After 18 months, Canterbury's regional deal has no projects, no budget, and no finish line
Wednesday, 17 June 2026
After 18 months, Canterbury mayors still cannot tell voters which projects they want the Government to fund, what they would cost, or who would pay – and may not be able to until late 2027.
Papers from the Canterbury Mayoral Forum’s May 29 meeting show the regional deal bid is still at an early scoping stage and is “not expected to deliver an investment-ready proposal within the term of the current Government”.
It said it could be as much as another 18 months before Canterbury identifies the “cornerstone projects” it wants at the centre of a regional deal.
A regional deal is meant to give a region a clearer agreement with the Government on major infrastructure, housing and economic priorities, and how they might be funded or delivered.
Canterbury and Wellington are the only major regions not to have submitted “light touch” proposals since the plan for regional deals was announced in mid-2024.
Of the 18 councils and regions that have, only Auckland and Western Bay of Plenty have signed deals with the Government.
The Canterbury forum first lodged an expression of interest – the step before a light touch proposal – with the Government in December 2024, but by last month’s meeting mayors were still agreeing only to begin the first part of the scoping work.
That first phase is expected to take six months and will not produce a final proposal.

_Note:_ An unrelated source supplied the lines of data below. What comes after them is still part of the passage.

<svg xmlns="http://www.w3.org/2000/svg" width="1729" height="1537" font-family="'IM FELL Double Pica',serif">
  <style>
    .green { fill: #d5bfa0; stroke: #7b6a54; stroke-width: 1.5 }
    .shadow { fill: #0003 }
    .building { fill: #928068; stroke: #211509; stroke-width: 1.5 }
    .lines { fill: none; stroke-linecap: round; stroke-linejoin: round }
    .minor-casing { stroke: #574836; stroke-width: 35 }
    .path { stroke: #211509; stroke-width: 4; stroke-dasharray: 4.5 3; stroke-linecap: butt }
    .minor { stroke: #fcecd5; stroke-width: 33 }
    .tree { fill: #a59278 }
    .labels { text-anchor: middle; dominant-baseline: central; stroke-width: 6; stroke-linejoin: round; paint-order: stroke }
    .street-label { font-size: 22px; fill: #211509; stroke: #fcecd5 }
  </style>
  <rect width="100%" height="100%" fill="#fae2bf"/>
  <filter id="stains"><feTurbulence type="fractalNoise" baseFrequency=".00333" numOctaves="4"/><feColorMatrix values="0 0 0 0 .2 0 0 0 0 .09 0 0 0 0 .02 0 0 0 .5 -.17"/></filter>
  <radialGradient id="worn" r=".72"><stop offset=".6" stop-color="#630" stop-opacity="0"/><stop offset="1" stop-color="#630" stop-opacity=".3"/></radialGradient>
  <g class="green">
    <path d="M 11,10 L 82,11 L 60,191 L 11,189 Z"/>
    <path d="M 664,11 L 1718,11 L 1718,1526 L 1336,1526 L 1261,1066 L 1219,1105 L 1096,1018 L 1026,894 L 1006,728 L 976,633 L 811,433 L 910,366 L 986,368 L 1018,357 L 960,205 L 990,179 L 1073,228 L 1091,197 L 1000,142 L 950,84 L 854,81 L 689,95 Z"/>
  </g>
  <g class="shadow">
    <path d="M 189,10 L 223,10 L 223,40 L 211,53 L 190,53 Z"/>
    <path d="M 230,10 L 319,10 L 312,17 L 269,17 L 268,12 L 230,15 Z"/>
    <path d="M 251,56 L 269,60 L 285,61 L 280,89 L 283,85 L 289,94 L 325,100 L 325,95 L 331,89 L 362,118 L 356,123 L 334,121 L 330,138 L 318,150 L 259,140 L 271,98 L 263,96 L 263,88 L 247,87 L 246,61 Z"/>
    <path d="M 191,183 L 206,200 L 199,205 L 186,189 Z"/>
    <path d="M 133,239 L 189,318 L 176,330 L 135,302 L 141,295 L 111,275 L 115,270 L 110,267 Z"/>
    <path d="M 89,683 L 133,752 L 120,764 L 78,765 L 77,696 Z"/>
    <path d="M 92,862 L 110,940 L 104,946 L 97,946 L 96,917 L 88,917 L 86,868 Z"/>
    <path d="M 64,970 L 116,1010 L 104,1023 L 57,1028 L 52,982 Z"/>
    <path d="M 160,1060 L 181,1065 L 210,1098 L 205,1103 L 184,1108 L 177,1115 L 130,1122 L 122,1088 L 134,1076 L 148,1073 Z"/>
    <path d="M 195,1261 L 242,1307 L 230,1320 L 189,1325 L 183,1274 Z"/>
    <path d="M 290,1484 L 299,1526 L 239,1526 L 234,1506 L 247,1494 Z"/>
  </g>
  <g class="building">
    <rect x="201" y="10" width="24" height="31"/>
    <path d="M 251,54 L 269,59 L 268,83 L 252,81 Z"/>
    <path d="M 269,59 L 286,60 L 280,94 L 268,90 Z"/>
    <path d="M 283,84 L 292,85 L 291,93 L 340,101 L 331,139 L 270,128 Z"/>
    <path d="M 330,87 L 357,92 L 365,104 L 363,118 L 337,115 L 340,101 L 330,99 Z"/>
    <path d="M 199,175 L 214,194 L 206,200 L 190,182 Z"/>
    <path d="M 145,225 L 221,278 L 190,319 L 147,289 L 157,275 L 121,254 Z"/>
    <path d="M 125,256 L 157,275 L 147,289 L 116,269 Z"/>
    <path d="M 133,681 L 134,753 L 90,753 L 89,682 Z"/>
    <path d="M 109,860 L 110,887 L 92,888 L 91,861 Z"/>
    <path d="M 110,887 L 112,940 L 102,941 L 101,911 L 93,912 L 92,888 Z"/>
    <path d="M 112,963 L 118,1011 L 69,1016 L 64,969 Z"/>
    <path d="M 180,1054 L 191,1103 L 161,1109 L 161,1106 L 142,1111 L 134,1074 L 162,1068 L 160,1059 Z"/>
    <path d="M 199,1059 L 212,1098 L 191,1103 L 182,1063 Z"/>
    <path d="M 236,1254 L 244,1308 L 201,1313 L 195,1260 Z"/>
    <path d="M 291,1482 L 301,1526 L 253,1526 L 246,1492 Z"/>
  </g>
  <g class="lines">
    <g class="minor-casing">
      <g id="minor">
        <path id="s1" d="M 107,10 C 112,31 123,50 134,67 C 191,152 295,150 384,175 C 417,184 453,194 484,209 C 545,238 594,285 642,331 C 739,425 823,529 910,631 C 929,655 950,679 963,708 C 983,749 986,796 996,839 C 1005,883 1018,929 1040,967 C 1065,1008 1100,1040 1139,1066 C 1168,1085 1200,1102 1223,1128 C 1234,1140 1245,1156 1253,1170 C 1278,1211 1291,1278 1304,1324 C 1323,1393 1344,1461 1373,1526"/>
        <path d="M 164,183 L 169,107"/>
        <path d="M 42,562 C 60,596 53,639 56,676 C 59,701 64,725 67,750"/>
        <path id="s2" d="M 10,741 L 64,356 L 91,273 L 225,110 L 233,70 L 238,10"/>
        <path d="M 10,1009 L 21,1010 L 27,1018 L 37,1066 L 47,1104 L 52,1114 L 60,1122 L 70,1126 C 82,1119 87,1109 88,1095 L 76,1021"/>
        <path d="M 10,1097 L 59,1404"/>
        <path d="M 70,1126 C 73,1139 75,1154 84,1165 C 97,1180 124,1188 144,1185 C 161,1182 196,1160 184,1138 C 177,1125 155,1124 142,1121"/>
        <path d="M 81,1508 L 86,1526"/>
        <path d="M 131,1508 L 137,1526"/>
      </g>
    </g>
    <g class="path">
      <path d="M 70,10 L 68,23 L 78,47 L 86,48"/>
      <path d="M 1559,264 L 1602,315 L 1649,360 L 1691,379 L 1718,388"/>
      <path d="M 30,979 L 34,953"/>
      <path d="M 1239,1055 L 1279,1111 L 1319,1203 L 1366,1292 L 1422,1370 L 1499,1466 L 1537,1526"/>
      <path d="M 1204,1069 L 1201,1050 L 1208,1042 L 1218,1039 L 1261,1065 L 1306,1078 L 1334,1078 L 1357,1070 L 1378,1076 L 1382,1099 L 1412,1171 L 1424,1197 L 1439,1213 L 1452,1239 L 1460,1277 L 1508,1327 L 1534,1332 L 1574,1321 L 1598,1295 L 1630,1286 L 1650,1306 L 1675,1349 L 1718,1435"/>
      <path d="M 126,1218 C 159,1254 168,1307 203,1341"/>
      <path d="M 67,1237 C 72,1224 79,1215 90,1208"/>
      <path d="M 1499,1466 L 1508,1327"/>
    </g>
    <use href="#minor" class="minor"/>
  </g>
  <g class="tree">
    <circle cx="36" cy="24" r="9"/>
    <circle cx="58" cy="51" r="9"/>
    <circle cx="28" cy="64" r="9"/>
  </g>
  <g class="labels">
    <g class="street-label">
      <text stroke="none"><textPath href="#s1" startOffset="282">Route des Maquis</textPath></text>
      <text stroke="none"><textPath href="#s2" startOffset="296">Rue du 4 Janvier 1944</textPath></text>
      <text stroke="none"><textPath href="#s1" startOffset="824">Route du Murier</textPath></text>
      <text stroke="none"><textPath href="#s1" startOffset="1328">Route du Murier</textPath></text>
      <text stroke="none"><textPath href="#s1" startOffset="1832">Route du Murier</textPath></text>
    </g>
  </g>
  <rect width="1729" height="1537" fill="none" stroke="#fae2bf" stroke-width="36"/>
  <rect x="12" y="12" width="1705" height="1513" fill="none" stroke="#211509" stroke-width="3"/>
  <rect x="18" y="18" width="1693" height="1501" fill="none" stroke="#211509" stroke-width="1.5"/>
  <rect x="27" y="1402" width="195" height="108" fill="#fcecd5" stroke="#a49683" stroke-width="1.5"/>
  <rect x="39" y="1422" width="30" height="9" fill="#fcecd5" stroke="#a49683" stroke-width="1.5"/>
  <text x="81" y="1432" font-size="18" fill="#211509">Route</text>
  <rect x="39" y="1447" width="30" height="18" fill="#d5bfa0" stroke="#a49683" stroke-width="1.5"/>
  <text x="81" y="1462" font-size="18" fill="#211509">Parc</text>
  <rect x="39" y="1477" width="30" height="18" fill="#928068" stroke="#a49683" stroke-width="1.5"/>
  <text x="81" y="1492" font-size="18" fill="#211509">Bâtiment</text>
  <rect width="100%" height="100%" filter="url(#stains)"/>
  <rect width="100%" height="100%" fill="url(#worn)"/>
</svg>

It will pull together existing council and business strategies, shape an initial investment story for Canterbury, test the evidence behind it, and identify gaps for further work.

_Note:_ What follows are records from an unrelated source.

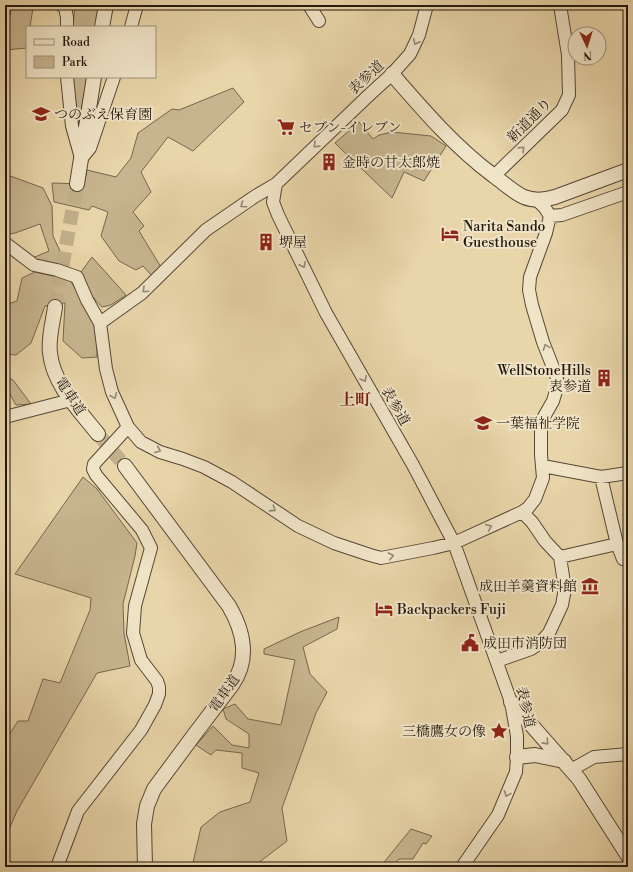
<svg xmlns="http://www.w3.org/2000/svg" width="633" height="872" viewBox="0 0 633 872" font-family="'Libre Bodoni','Noto Serif JP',serif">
<rect width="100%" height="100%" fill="#e8d5a9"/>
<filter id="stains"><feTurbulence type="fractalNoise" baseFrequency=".005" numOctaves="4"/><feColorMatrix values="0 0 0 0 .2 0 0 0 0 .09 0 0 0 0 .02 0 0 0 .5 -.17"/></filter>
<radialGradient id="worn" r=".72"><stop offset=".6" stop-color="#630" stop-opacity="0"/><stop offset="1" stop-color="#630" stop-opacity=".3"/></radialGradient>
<path fill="#c7b58f" stroke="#76664e" d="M 12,5 L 24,5 L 33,8 L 30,27 L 27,27 L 27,48 L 5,50 L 5,32 L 8,26 Z
M 75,5 L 99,5 L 96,27 L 73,27 Z
M 72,77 L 87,77 L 79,125 Z
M 233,88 L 244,102 L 193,151 L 168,137 L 141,172 L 151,192 L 133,212 L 144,226 L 139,231 L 161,267 L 152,276 L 143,266 L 136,270 L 119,261 L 101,236 L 108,212 L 92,206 L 89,210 L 54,202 L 52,183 L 84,184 L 87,170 L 116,177 L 131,158 L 138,133 L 172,109 L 179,110 Z
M 359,122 L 373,139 L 379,135 L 392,132 L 431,136 L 446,146 L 424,181 L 404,172 L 392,198 L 335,143 Z
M 5,174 L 43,188 L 52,206 L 53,236 L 60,251 L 64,269 L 30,259 L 49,251 L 40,224 L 15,233 L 5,235 Z
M 92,257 L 126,295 L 111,305 L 102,307 L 92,296 L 81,272 Z
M 35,272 L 70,280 L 97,325 L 97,357 L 82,358 L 63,341 L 65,303 L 45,306 L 31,343 L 16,355 L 5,354 L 5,305 L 17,301 L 22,278 Z
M 5,375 L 13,380 L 31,404 L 16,405 L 5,385 Z
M 83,477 L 97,489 L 137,543 L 135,556 L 123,604 L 124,633 L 130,666 L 97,673 L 17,811 L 5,839 L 5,741 L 18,721 L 28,721 L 43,679 L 60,683 L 90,610 L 91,598 L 15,574 Z
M 339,617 L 337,629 L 303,647 L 310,674 L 327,692 L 316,713 L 282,808 L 287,841 L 253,867 L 192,867 L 201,827 L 220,812 L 250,802 L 259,773 L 242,768 L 242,753 L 216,750 L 211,755 L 196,745 L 213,726 L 232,745 L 249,748 L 249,734 L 226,719 L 223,709 L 235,704 L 248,719 L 281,725 L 295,660 L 264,654 L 264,649 L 300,632 Z
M 411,829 L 432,836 L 426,844 L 423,843 L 413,859 L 399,859 L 392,867 L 377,867 L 381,866 Z"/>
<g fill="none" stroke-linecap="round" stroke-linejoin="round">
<path stroke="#c1af8a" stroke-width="14" stroke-dasharray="14 7" stroke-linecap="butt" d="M 55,307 L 77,184
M 98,434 L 125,466"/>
<g stroke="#554735" stroke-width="14">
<path id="minor" d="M 61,5 L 65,8 L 67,17 L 67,27
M 309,5 L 319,21
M 427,5 L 419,35 L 410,54 L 392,74 L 368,96 L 276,184 L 273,202 L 278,215 L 326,313 L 413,465 L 454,543 L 511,702 L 517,736 L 517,757 L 516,772 L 498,815 L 462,867
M 131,27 L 137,5
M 67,77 L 72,126 L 81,158
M 81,159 L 90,148 L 114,77
M 494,176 L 562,110 L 569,95 L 568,55 L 560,5
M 276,184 L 254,197 L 206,230 L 142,293 L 100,323 L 106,369 L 112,392 L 128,427 L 141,442 L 160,452 L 183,459 L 204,467 L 232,482 L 298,526 L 334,543 L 370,555 L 381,558 L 433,548 L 454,543 L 522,512 L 528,508 L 535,499 L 543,478 L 541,455 L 541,422 L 553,401 L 558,384 L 556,375 L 543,342 L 532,305 L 529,290 L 530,277 L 546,233 L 550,216 L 545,208 L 536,199
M 550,216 L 562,215 L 628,192
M 5,243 L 34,265 L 57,270 L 77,277 L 87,300 L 100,323
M 5,417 L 71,400
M 543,466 L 601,477 L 628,473
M 601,477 L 617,544 L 623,559
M 560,557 L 617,544
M 497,661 L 531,649 L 540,643 L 549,633 L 562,605 L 565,589 L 560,557 L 545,541 L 532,522 L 522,512
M 571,770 L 594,757 L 628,754
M 57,867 L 78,811 L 141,730 L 155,705 L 159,694 L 159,687 L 157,681 L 141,660 L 133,633 L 135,606 L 151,548 L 142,530 L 96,475 L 93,469 L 94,464 L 128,427"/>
</g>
<g stroke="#554735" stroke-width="16">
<path id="tertiary" d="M 102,27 L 106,5
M 392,74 C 424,111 455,147 494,176 C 504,183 513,192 524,197 C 534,201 545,200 555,197 L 628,170
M 77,184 L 94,77
M 55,307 C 53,322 48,338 50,353 C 53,384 79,410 98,434
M 125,466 L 229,606 C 244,632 250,659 232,685 L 194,735 L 154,789 L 147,806 L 144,824 L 145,867
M 511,702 L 579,779 L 628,856
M 517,757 L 535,755 L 564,761"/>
</g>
<use href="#minor" stroke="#f0e4c7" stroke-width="12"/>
<use href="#tertiary" stroke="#f0e4c7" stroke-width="14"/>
</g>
<defs><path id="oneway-chevron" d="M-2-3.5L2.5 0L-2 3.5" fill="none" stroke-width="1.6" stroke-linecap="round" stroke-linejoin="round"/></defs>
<g stroke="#948874">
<use href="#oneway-chevron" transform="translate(416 42) rotate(115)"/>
<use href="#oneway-chevron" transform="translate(316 145) rotate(136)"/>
<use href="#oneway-chevron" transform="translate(522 149) rotate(-44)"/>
<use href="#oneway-chevron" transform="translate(243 205) rotate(145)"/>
<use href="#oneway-chevron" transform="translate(303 265) rotate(64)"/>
<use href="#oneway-chevron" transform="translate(145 290) rotate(137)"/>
<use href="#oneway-chevron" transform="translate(546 347) rotate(-111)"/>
<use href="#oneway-chevron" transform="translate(364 379) rotate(61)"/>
<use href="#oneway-chevron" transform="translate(114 396) rotate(68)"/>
<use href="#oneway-chevron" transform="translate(158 450) rotate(23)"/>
<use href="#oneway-chevron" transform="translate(273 509) rotate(33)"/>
<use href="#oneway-chevron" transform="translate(489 527) rotate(-24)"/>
<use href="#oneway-chevron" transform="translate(391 556) rotate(-11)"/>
<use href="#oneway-chevron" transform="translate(546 742) rotate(48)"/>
<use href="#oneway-chevron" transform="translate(507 794) rotate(111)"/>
</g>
<defs>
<g id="school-bare" transform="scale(1.38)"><path d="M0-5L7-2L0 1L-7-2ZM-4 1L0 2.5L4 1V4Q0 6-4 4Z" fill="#8f2418" stroke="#f0e4c7" stroke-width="2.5" paint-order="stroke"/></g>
<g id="supermarket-bare" transform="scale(1.38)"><path d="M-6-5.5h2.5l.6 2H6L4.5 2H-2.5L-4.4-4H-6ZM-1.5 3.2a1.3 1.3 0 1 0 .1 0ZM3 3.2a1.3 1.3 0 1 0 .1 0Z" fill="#8f2418" stroke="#f0e4c7" stroke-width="2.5" paint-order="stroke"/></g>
<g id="building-bare" transform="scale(1.38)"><path d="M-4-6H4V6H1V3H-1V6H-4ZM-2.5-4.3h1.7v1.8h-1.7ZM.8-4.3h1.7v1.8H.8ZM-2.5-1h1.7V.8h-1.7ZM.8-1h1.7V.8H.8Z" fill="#8f2418" stroke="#f0e4c7" stroke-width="2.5" paint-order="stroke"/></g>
<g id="hotel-bare" transform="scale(1.38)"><path d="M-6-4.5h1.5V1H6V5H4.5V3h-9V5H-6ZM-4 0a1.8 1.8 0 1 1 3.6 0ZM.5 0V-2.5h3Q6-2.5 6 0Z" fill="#8f2418" stroke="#f0e4c7" stroke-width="2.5" paint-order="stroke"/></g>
<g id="university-bare" transform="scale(1.38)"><path d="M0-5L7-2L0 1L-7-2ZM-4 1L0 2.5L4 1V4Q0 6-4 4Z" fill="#8f2418" stroke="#f0e4c7" stroke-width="2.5" paint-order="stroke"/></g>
<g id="museum-bare" transform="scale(1.38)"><path d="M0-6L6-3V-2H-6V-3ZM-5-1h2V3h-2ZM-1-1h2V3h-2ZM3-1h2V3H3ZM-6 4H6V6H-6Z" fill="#8f2418" stroke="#f0e4c7" stroke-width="2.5" paint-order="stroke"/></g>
<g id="civic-bare" transform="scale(1.38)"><path d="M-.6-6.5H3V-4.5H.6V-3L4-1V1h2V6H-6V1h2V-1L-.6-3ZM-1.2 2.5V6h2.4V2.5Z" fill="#8f2418" stroke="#f0e4c7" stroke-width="2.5" paint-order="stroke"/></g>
<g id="sight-bare" transform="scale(1.38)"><path d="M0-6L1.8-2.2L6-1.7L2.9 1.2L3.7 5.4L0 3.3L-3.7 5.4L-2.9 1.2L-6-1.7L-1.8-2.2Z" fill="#8f2418" stroke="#f0e4c7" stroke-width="2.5" paint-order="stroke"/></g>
</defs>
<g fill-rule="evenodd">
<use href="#school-bare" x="41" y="114"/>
<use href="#supermarket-bare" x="286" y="127"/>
<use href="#building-bare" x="329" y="162"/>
<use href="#hotel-bare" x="450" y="234"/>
<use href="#building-bare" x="266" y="242"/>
<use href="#building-bare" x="604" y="378"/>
<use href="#university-bare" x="483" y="423"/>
<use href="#museum-bare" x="590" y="586"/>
<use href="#hotel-bare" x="384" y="609"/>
<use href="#civic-bare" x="470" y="643"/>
<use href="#sight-bare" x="499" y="731"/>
</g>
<g text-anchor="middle" stroke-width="4" stroke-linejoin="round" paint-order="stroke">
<g font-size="14" fill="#24180e" stroke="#f0e4c7">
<text transform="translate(366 77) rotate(-43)" y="5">表参道</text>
<text transform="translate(529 120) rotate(-45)" y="5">新道通り</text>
<text transform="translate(71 396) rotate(57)" y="5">電車道</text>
<text transform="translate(396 406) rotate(60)" y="5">表参道</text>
<text transform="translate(224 693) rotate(-55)" y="5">電車道</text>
<text transform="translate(526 707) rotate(77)" y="5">表参道</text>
</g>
<g font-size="14" fill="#24180e" stroke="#f0e4c7" text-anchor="start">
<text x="54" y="119">つのぶえ保育園</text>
<text x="299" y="132">セブン-イレブン</text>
<text x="342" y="167">金時の甘太郎焼</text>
<text x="463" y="231">Narita Sando<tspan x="463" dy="16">Guesthouse</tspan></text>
<text x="279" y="247">堺屋</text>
<text x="591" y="375" text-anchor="end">WellStoneHills<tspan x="591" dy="16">表参道</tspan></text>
<text x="496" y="428">一葉福祉学院</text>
<text x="577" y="591" text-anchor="end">成田羊羹資料館</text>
<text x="397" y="614">Backpackers Fuji</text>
<text x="483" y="648">成田市消防団</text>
<text x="486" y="736" text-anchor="end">三橋鷹女の像</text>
</g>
<g font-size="16" font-weight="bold" fill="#7a1f14" stroke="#f0e4c7">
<text x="355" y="405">上町</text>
</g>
</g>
<rect width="633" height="872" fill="none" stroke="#e8d5a9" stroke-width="20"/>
<rect x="6" y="6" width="621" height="860" fill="none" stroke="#24180e" stroke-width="2"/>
<rect x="10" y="10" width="613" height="852" fill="none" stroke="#24180e"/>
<rect x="26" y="26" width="130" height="52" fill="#f0e4c7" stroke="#9e927d"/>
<rect x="34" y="39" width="20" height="6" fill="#f0e4c7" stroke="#9e927d"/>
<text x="62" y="46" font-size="12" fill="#24180e">Road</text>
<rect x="34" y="56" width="20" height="12" fill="#c7b58f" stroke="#9e927d"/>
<text x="62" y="66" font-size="12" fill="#24180e">Park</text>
<g transform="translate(587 46) rotate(176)"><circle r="19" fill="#f0e4c7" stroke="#9e927d"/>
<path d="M0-3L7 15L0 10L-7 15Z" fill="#8f2418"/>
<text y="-6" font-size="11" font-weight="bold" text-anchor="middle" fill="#24180e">N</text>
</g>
<rect width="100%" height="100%" filter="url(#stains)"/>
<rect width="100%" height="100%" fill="url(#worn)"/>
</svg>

The next phase, under which more concrete decisions will begin, is expected to take another nine to 12 months. That is when the region will identify and prioritise the “cornerstone projects” for a core proposal.
Forum chair mayor Nigel Bowen confirmed Canterbury would not be submitting a proposal to the Government before the election in November.
Bowen cited workload as a constraint, saying the forum was managing its regional deal work alongside business as usual, local government reform and resource management changes – across 11 councils – within existing budgets.
He rejected the suggestion Canterbury was falling behind.
“Our analysis of the Auckland and Western Bay of Plenty deals do not lead us to the view that there is a risk to Canterbury for not having a signed deal at this time,” he said.
He did not explain how Canterbury’s position might change if a new government with different priorities takes office after November.
The process is being complicated by the Government’s Head Start council amalgamation programme, which could reshape Canterbury’s councils and change who is responsible for the planning, infrastructure and investment decisions that would sit behind any regional deal.
The slow timetable comes as Canterbury argues it is already receiving less than its share of national infrastructure investment.
The forum’s papers say Canterbury receives 5% of National Land Transport Programme funding, despite having 13% of New Zealand’s population, 13% of GDP and 14% of vehicle kilometres travelled.
They estimate about $11 billion is needed over 10 years to materially address the region’s transport problems.
But Budget 2026 did not name a major Canterbury-specific project in the Government’s wider $7b infrastructure package.
After the Budget, Finance Minister Nicola Willis said she had not received a request for a “major headline project in Canterbury”.
The papers show several reasons the regional deal has not come together more quickly.
The work has no dedicated budget and depends on staff from councils and partner organisations being available. Mayors agreed to progress only the first five steps of phase one using existing resources, with no future funding identified.
Phase one of the regional deal work will review two existing documents. The forum’s World-stage Ready strategy identifies transport, housing, energy, infrastructure and innovation as priorities, while Canterbury’s separate Canterbury Ambition sets out the private sector’s broader vision for regional growth.
Neither document provides an agreed, prioritised and costed list of investments.
But the May papers show Canterbury is still some distance from naming a bankable set of projects.
The forum’s papers also suggest Canterbury has lowered expectations about what a regional deal might bring.
Staff reviewed deals signed with Auckland and Western Bay of Plenty and found they did not amount to simple promises of significant new Government funding.
The Auckland deal was assessed as having “few new financial commitments” from central government, totalling less than $11 million. Greater value came in the form of access, including a formal 10-year relationship with ministers, officials and the prime minister.
The forum papers warned there was no legal obligation to keep pursuing a deal. But they said stopping or shrinking the work could create reputational risk because the forum had already told the Government it wanted to progress a future deal and work with the private sector.
They warned that delaying or reducing the work could damage Canterbury’s credibility and leave it poorly placed when future investment opportunities emerge. The next update is due in August.